Why did they not buy back in?
Of course, when the market eventually bounces back the media then chastises these same individuals for not jumping in right at the bottom. Articles, such as the one published by Reuters, which point fingers at these poor individuals for not being in the markets during the run up - had likewise kept them invested all the way down.
The article stated: "Investors who left the market at the end of 2008 or early 2009, paid a high price." While it may be true that individuals missed the equity run up, investors have been investing, just not in the stock market. The flow of money into bonds, and bond funds, have soared as investors, many of which are baby boomers heading rapidly towards retirement, have opted for safety of their remaining principal over taking speculative market risk. These individuals are beginning to realize that "time" is NOT on their side as more than a decade has now slipped by with less to show for it.
While the standard line from Wall Street now is that you have to be invested in stocks to outpace inflation - history shows that a person invested in 100% fixed income over the last 12 years has not only preserved principal but grossly outpaced the equity market. While inflation may eventually be a problem - it will likely not be in the near term as long as Central Banks continue to artificially keep interest rates at low levels keeping the deflationary cycle in tact.
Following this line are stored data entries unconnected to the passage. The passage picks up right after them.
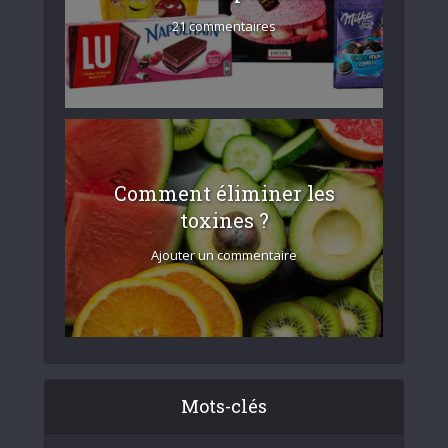
21 commentaires
Comment éliminer les
toxines ?
Ajouter un commentaire
Mots-clés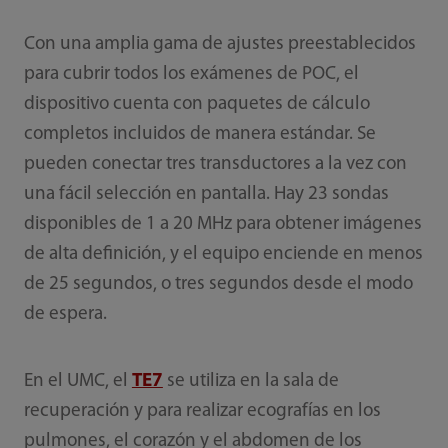
Con una amplia gama de ajustes preestablecidos
para cubrir todos los exámenes de POC, el
dispositivo cuenta con paquetes de cálculo
completos incluidos de manera estándar. Se
pueden conectar tres transductores a la vez con
una fácil selección en pantalla. Hay 23 sondas
disponibles de 1 a 20 MHz para obtener imágenes
de alta definición, y el equipo enciende en menos
de 25 segundos, o tres segundos desde el modo
de espera.
En el UMC, el
TE7
se utiliza en la sala de
recuperación y para realizar ecografías en los
pulmones, el corazón y el abdomen de los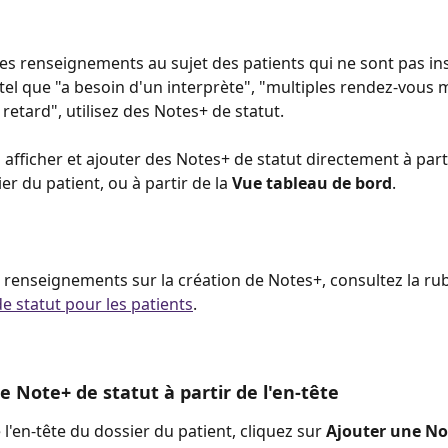
des renseignements au sujet des patients qui ne sont pas ins
, tel que "a besoin d'un interprète", "multiples rendez-vous
retard", utilisez des Notes+ de statut.
afficher et ajouter des Notes+ de statut directement à parti
er du patient, ou à partir de la 
Vue tableau de bord
.
 renseignements sur la création de Notes+, consultez la ru
e statut pour les patients
.
e Note+ de statut à partir de l'en-tête
e l'en-tête du dossier du patient, cliquez sur 
Ajouter une No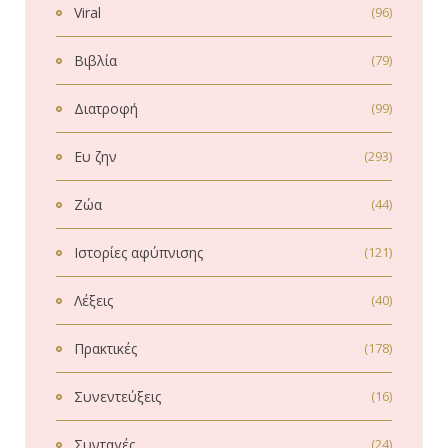
Viral
(96)
Βιβλία
(79)
Διατροφή
(99)
Ευ ζην
(293)
Ζώα
(44)
Ιστορίες αφύπνισης
(121)
Λέξεις
(40)
Πρακτικές
(178)
Συνεντεύξεις
(16)
Συνταγές
(24)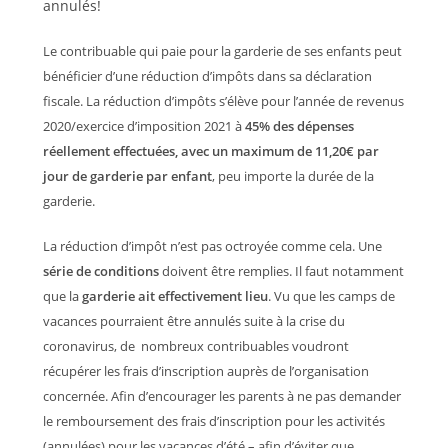
Le contribuable qui paie pour la garderie de ses enfants peut
bénéficier d’une réduction d’impôts dans sa déclaration
fiscale. La réduction d’impôts s’élève pour l’année de revenus
2020/exercice d’imposition 2021 à
45% des dépenses
réellement effectuées, avec un maximum de 11,20€ par
jour de garderie par enfant
, peu importe la durée de la
garderie.
La réduction d’impôt n’est pas octroyée comme cela. Une
série de conditions
doivent être remplies. Il faut notamment
que la
garderie ait effectivement lieu
. Vu que les camps de
vacances pourraient être annulés suite à la crise du
coronavirus, de nombreux contribuables voudront
récupérer les frais d’inscription auprès de l’organisation
concernée. Afin d’encourager les parents à ne pas demander
le remboursement des frais d’inscription pour les activités
(annulées) pour les vacances d’été – afin d’éviter que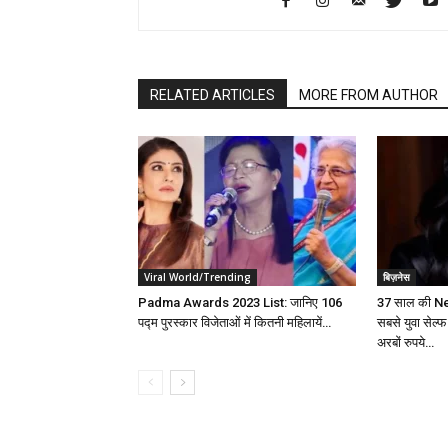
RELATED ARTICLES
MORE FROM AUTHOR
Viral World/Trending
बिज़नेस
Padma Awards 2023 List: जानिए 106
37 साल की N
पद्म पुरस्कार विजेताओं में कितनी महिलायें…
सबसे युवा सेल्
अरबों रुपये…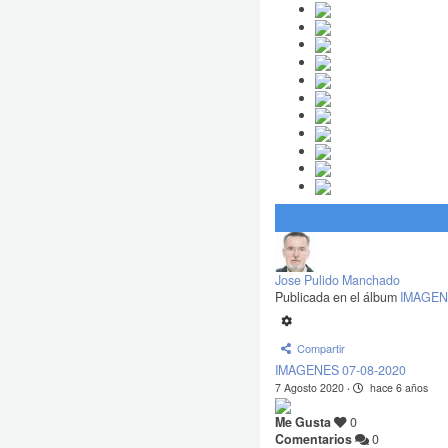
Jose Pulido Manchado
Publicada en el álbum
IMAGEN
Compartir
IMAGENES 07-08-2020
7 Agosto 2020
·
hace 6 años
Me Gusta
0
Comentarios
0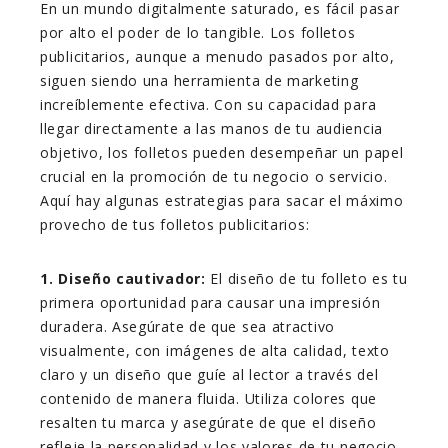
En un mundo digitalmente saturado, es fácil pasar
por alto el poder de lo tangible. Los folletos
publicitarios, aunque a menudo pasados por alto,
siguen siendo una herramienta de marketing
increíblemente efectiva. Con su capacidad para
llegar directamente a las manos de tu audiencia
objetivo, los folletos pueden desempeñar un papel
crucial en la promoción de tu negocio o servicio.
Aquí hay algunas estrategias para sacar el máximo
provecho de tus folletos publicitarios:
1. Diseño cautivador:
El diseño de tu folleto es tu
primera oportunidad para causar una impresión
duradera. Asegúrate de que sea atractivo
visualmente, con imágenes de alta calidad, texto
claro y un diseño que guíe al lector a través del
contenido de manera fluida. Utiliza colores que
resalten tu marca y asegúrate de que el diseño
refleje la personalidad y los valores de tu negocio.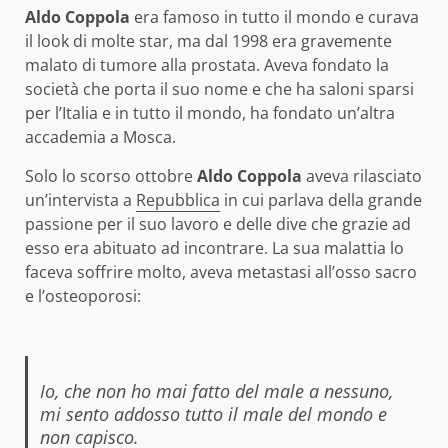
Aldo Coppola
era famoso in tutto il mondo e curava
il look di molte star, ma dal 1998 era gravemente
malato di tumore alla prostata. Aveva fondato la
società che porta il suo nome e che ha saloni sparsi
per l’Italia e in tutto il mondo, ha fondato un’altra
accademia a Mosca.
Solo lo scorso ottobre
Aldo Coppola
aveva rilasciato
un’intervista a
Repubblica
in cui parlava della grande
passione per il suo lavoro e delle dive che grazie ad
esso era abituato ad incontrare. La sua malattia lo
faceva soffrire molto, aveva metastasi all’osso sacro
e l’osteoporosi:
Io, che non ho mai fatto del male a nessuno,
mi sento addosso tutto il male del mondo e
non capisco.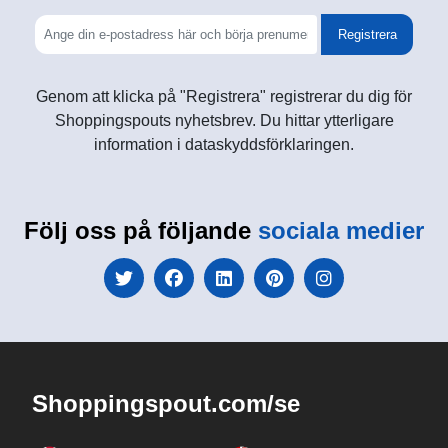
Registrera
Genom att klicka på "Registrera" registrerar du dig för
Shoppingspouts nyhetsbrev. Du hittar ytterligare
information i dataskyddsförklaringen.
Följ oss på följande
sociala medier
Shoppingspout.com/se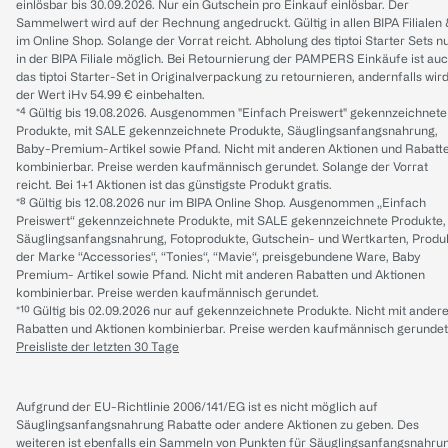
einlösbar bis 30.09.2026. Nur ein Gutschein pro Einkauf einlösbar. Der
Sammelwert wird auf der Rechnung angedruckt. Gültig in allen BIPA Filialen
im Online Shop. Solange der Vorrat reicht. Abholung des tiptoi Starter Sets n
in der BIPA Filiale möglich. Bei Retournierung der PAMPERS Einkäufe ist au
das tiptoi Starter-Set in Originalverpackung zu retournieren, andernfalls wir
der Wert iHv 54.99 € einbehalten.
*⁴ Gültig bis 19.08.2026. Ausgenommen "Einfach Preiswert" gekennzeichnete
Produkte, mit SALE gekennzeichnete Produkte, Säuglingsanfangsnahrung,
Baby-Premium-Artikel sowie Pfand. Nicht mit anderen Aktionen und Rabatt
kombinierbar. Preise werden kaufmännisch gerundet. Solange der Vorrat
reicht. Bei 1+1 Aktionen ist das günstigste Produkt gratis.
*⁸ Gültig bis 12.08.2026 nur im BIPA Online Shop. Ausgenommen „Einfach
Preiswert“ gekennzeichnete Produkte, mit SALE gekennzeichnete Produkte,
Säuglingsanfangsnahrung, Fotoprodukte, Gutschein- und Wertkarten, Produ
der Marke “Accessories“, “Tonies“, “Mavie“, preisgebundene Ware, Baby
Premium- Artikel sowie Pfand. Nicht mit anderen Rabatten und Aktionen
kombinierbar. Preise werden kaufmännisch gerundet.
*¹⁰ Gültig bis 02.09.2026 nur auf gekennzeichnete Produkte. Nicht mit ander
Rabatten und Aktionen kombinierbar. Preise werden kaufmännisch gerundet
Preisliste der letzten 30 Tage
Aufgrund der EU-Richtlinie 2006/141/EG ist es nicht möglich auf
Säuglingsanfangsnahrung Rabatte oder andere Aktionen zu geben. Des
weiteren ist ebenfalls ein Sammeln von Punkten für Säuglingsanfangsnahru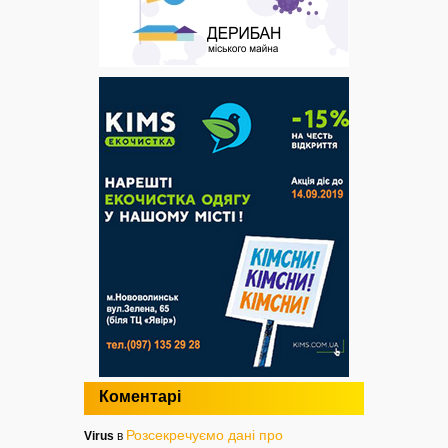
Коментарі
Розсекречуємо дані про
Virus
в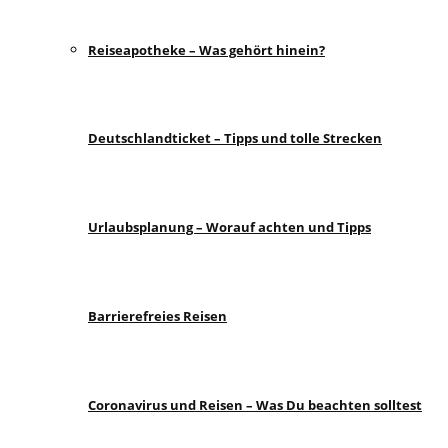
Reiseapotheke – Was gehört hinein?
Deutschlandticket – Tipps und tolle Strecken
Urlaubsplanung – Worauf achten und Tipps
Barrierefreies Reisen
Coronavirus und Reisen – Was Du beachten solltest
For Main Street America it is no longer about chasing the market to try and get rich quick. A hard lesson in the fundamental reality of mean reversions has been a brutal teacher of the term "risk." It is interesting that after more than a 100% recovery from the recession lows articles taunting individuals for not being invested in the stock market are being written. Should not responsible journalist be looking at data and suggesting that maybe this particular rally had been missed and investors should be waiting for a better opportunity in the future? Or at least remaining more conservative in their portfolio allocation to reduce "risk?"
The chart below is a simple measure of over bought and over sold market conditions since 2000.
The market today is as overbought as it has been at the peak of the last two market cycles. It is quite apparent that investors should at least be thinking about the potential of the next mean reversion is likely to occur. However, blending this technical look with the deteriorating economic and fundamental drivers of the market elevates the risk of chasing the equity market here even more precarious.
The concern today is that investors are likely not to return to the stock market casino any time soon - this is bad news for Wall Street as bonuses will have to be cut, employees will have to be laid off and profits will be lower. However, not unlike the after effects of the "Great Depression", there were many investors that never returned to the financial market due to the deep mistrust that Wall Street built between themselves and the retail investor. That mistrust took almost 40 years to repair. It will likely take much longer than the last three years to repair it this time as well.
Have investors missed this rally? Obviously. However, there will be other opportunities in the future with far less risk and a greater potential return than exists today. What consistently eludes the Wall Street media machine is that in order for the retail investor to be a buyer when there is "blood in the streets" they had to be a seller when there was "greed in the streets." Where was that article?